Real-life pocket-camera photo of the pancakes just before they were devoured, with tomato sauce and another recipe from Plenty, roasted veggies with caper and lemon dressing – delicious!
My friend Megan grew up in the south. She loves greens; collards, kale, chard, you name it. She loves them just cooked and piled up on a plate. However, as I have confessed before, I just don’t like them like that, I find it too slimy, too bitter, too dark and green. But I think of her when I find a way to eat greens that I do like, such as this one from Plenty by Yotam Otelenghi. If you’re at all interested in eating vegetables, this cookbook is a must-read. Lots and lots of new ideas and flavors. I’m pretty sure that it made a great big splash when it came out a couple of years ago, but somehow I missed it. I like finding good things that I’ve missed, and you can keep them longer from the library. Bryan and I have been cooking together a lot lately, and we raced through this book, I don’t think I’ve ever made so many recipes from one source in such a short time. Good thing too, because even though it’s not a new book, someone else requested it at the library and I had to give it back after three weeks. I’ll just have to get my own copy.

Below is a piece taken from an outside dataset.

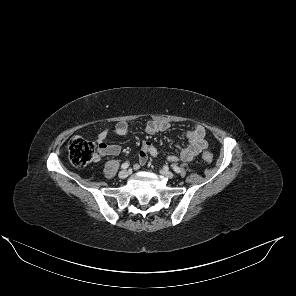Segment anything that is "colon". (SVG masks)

In the meantime, I really wanted to make these pancakes for Megan when I saw her. She’s eating dairy-free for a while, so I had to adapt the recipe (even more than I already had). But to my delight the pancakes are just as good! The key to this recipe is to beat the egg whites to soft peaks and then fold them into the batter. It makes a lovely light texture and holds everything together.
The original recipe has you fold lime and herbs into softened butter, then refrigerate it again, and put on the pancakes. They are delicious with the flavored butter (I used lemon and thyme), but just as good with a plain pat of butter, and/or with tomato sauce on top. I bet they’re good with your favorite sauce and condiments as well.
Adapted (a lot) from Plenty by Yotam Ottolenghi
Pull the greens from the stems of one large bunch or two small bunches of green stuff: collard greens, chard, kale, spinach, etc. You should have about 8 cups. Steam in a steamer basket over simmering water until bright green and wilted.
Meanwhile, mix together in a large bowl:
3/4 cup whole wheat flour
2 teaspoon baking powder
2 egg yolks
2 Tablespoons melted unsalted butter -or- olive oil
1/2 teaspoon salt
1 teaspoon ground cumin
2/3 cup milk -or- water
2 green onions, finely sliced
1/4 cup fresh or frozen and thawed or canned green chiles -or- sub a little of your favorite hot sauce
Chop the steamed greens fairly fine and mix them in as well. The batter will look like mostly greens held together with a little flour and stuff, and that’s fine.
Beat the egg whites on medium-high speed with a mixer until they hold a soft peak when you pull the beaters away. Fold the egg whites into the batter gently with a rubber spatula, just until everything is combined.
Put a little oil (it really doesn’t take much for them not to stick) in a frying pan, and heat it over medium-low heat. Ladle about a quarter cup of batter into the pan for each pancake, and flatten it out a bit. Cook until deep brown on the bottom, then flip with a metal spatula and cook the other side. Put the pancakes on a plate and keep warm while you cook the rest.